7. Finding Focus.  I was working on my first mission brochure. I thought it was brilliant.  It told the reader all about The Voice of the Martyrs and the work that we were doing on behalf of persecuted Christians.  I thought it was well-written, attractive, and informative without being overly wordy.  I sent it off to Steve Cleary in the US who was overseeing the development work at VOM USA at the time to get his advice, since he had been at this longer than I had.  He gave me a call and gave me advice that I have taken to heart ever since. Focus on the persecuted, not on the mission. People don’t want to support an organization; they want to support people.  Most people could not care less about the organization, but they can and should care about their persecuted brothers and sisters.

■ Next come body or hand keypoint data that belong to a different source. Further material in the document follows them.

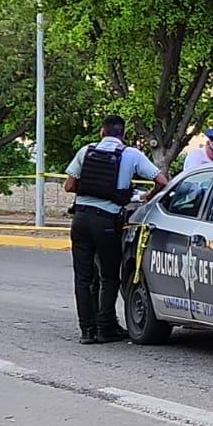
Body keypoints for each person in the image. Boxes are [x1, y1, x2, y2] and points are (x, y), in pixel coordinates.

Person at [64, 115, 169, 344]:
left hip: (80, 219)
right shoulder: (131, 155)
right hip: (107, 223)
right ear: (123, 134)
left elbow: (69, 186)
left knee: (83, 277)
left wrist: (93, 189)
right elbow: (162, 181)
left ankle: (87, 331)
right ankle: (105, 328)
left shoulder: (85, 151)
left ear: (102, 132)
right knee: (110, 276)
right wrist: (144, 196)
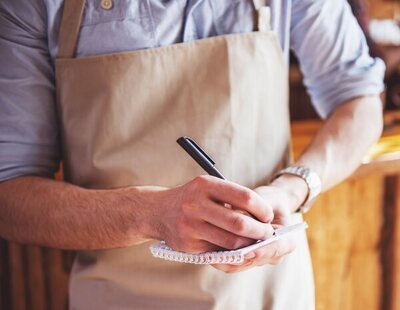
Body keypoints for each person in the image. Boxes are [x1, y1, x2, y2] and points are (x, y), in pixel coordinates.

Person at [0, 0, 384, 309]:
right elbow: (9, 193)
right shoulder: (31, 6)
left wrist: (292, 188)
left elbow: (359, 101)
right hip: (120, 298)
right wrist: (147, 214)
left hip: (271, 294)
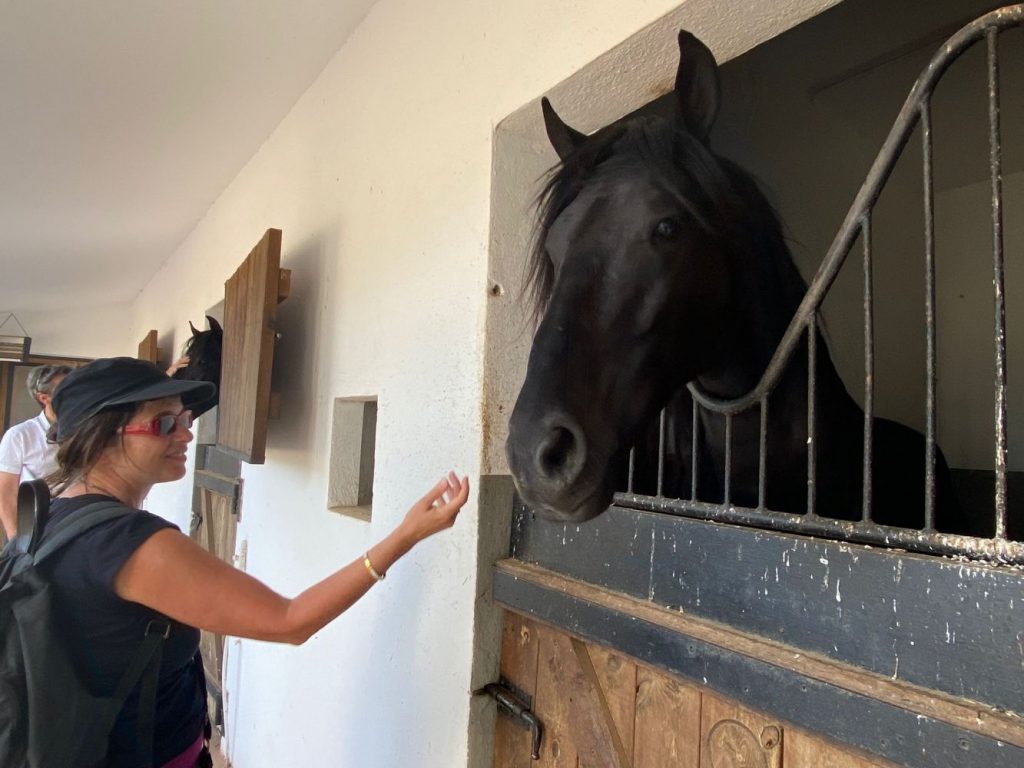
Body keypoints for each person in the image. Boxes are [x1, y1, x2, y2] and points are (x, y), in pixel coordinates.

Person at [42, 357, 470, 767]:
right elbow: (290, 620)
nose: (186, 435)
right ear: (100, 439)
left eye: (185, 419)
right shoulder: (129, 544)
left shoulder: (53, 513)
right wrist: (406, 535)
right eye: (165, 424)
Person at [0, 364, 71, 540]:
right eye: (65, 389)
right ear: (44, 398)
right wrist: (15, 538)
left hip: (78, 518)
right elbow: (6, 490)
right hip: (36, 523)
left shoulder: (86, 430)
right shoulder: (19, 435)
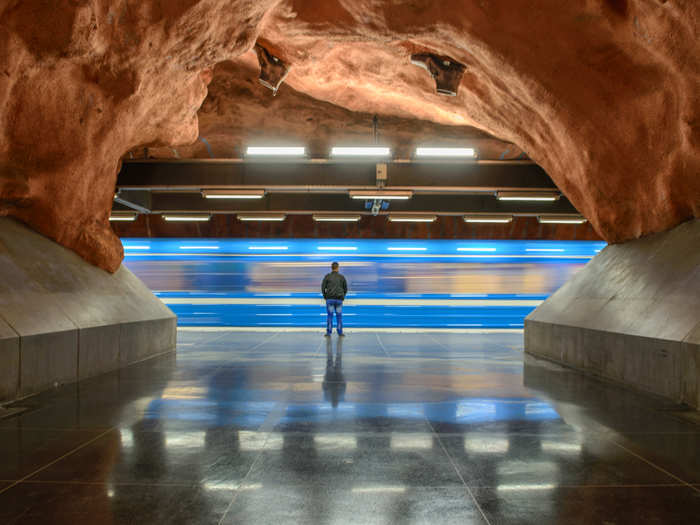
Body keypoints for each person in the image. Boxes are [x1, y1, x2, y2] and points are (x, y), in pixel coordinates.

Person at [321, 261, 347, 337]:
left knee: (330, 316)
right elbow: (345, 288)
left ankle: (329, 332)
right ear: (338, 268)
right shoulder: (342, 277)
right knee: (339, 316)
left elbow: (323, 287)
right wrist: (342, 296)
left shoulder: (327, 276)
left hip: (330, 299)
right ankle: (340, 332)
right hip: (339, 300)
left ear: (331, 268)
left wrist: (325, 296)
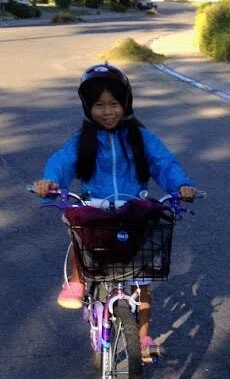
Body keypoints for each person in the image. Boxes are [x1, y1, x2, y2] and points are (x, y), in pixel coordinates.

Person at [33, 63, 197, 362]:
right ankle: (78, 282)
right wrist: (50, 181)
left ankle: (143, 337)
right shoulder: (82, 141)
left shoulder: (141, 138)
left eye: (114, 104)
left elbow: (164, 163)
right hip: (96, 208)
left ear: (125, 104)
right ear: (88, 107)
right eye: (99, 105)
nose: (107, 112)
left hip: (134, 209)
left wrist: (182, 185)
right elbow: (61, 162)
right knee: (78, 229)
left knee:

8. Diagnosed with Cancer.  Yes, this was admittedly a turning point as I was diagnosed with chronic lymphocytic leukemia (CLL) in October 2002. It as the time when I was forced to apply what I had really learned about suffering from the Scripture and to put my life in God’s hands as I told Him on the evening of my diagnosis that I did not want to dishonour Him through this but to show the same faith as my persecuted brothers and sisters.  He has been faithful!  He has given me the grace to be faithful too.

9. Say Something. It was a spring evening in 2003. I was staying at the home of Dina Paris who, at the time, was working at VOM USA.  She and her husband were terrific hosts and good friends.  I credit them for introducing me to CSI, as we were watching it that evening.  Earlier that day, Tom White and Jim Dau, leaders at our US mission, were telling me about an opportunity they had to establish a persecuted church program at Oklahoma Wesleyan University.  Having had a little teaching experience at a college level and having developed a training program for persecuted church leaders with VOM Canada, I already had a lot of the pieces in place for such a program. But I was busy enough without getting involved in this kind of a program as well, or so I thought. I also wasn’t sure that they would really listen to me and I can’t stand not being taken seriously when I know what I am talking about. I mentioned all of this to Dina who proceed to bawl me out and told me that I had to say something the next day!  She would not accept any of my excuses.  Well, to make a short story long, I did say something the next day and the rest, as they say, is history. I ended up leading the program for three years, teaching as a visiting professor and writing my theology of persecution during my time there.  Without Dina demanding that I say something, I doubt any of that would have happened.

10. Stem cell transplant. On December 20, 2006, I underwent a stem cell transplant (with my brother Jim as a donor) for my CLL.  This procedure undoubtedly extended my life, even though it did not ultimately cure me.  Still, it was a turning point and I have always been grateful to Jim for his gift.